Her birinin ayrı ama aslında aynı olan sorunları ve artık kaçamadıkları bir geçmişi olmuştur anne babaları. Elif, erkek doğması beklenirken kız doğmuş ve babası tarafından hiç sevilmemiştir. Melike ise babasını hiç görmemiştir bile. Kendisini bir cadı zanneden Yeşim, annesinin delirmesine ve babasının ölümüne yol açmıştır. Anneannesini ise kasten öldürmüştür. Oğuz ise büyüyünce annesinin kendisini öldüreceğine inanmış ve cüce olduğuna inanmaktadır. Annesi tarafından büyüdüğü söylendiğinde ise annesini öldürür.
Her karakterde öldürme, intikam, kıskançlık, ait olamama ya da ait hissedememe durumları mevcuttur. Kimisi ailesine ait hissetmezken kimi cinsel kimlik aidiyetini sorgular. Çok katmanlı ve gerçek ile sanrının iç içe girdiği bu romanda bir de Doktor Samimi’nin günlükleri vardır. Gözlemleyerek ve hastaları dinleyerek aldığı notlarla dolu defteri, romanda okuyucuya ışık olmaktan çok yeni bir düğüm sunar.
Hacimce çok ağır olmayan bu roman içerik olarak oldukça karmaşık ve konusu itibariyle okuması biraz zordur. Ancak çocukluk, aile ya da Ödipal kompleks gibi psikiyatri konularıyla ilgiliyseniz bu romanı okumanızı ve hatta uyarlanan tiyatro oyununu izlemenizi tavsiye ederim.
Uyarı: Sonu hakkında bilgi edinmek istemeyenler için yazıyı okumayı burada kesip önce kitabı okumalarını tavsiye ederim.
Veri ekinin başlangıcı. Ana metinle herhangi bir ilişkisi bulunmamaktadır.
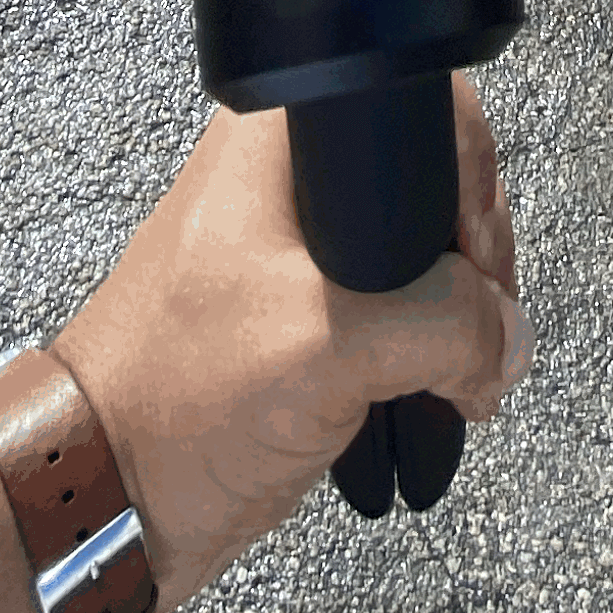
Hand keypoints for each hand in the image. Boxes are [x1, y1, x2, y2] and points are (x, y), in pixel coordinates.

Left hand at [54, 82, 525, 607]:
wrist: (104, 498)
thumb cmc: (181, 397)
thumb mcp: (329, 343)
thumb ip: (443, 328)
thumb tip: (508, 341)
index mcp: (282, 142)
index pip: (423, 115)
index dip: (469, 186)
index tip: (476, 268)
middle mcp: (292, 181)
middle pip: (434, 190)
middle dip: (472, 270)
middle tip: (476, 342)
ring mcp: (297, 253)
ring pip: (422, 261)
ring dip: (456, 323)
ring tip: (463, 386)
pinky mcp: (303, 318)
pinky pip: (395, 315)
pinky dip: (427, 355)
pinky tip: (437, 398)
Beş Sevim Apartmanı’nda çıkan yangın neticesinde sadece Doktor Samimi’nin cesedi bulunmuştur. Diğerleri nerededir bilinmez ancak Doktor Samimi’nin cin ve perileri yok etmeye karar verdiğinde sarf ettiği sözü hatırlatmak isterim: “Olduğuna inanmadığınız bir şeyi yok edemezsiniz. Ama bir şeyin varlığını zedelemek istiyorsanız ona olan inancı yok ederek işe başlayabilirsiniz.”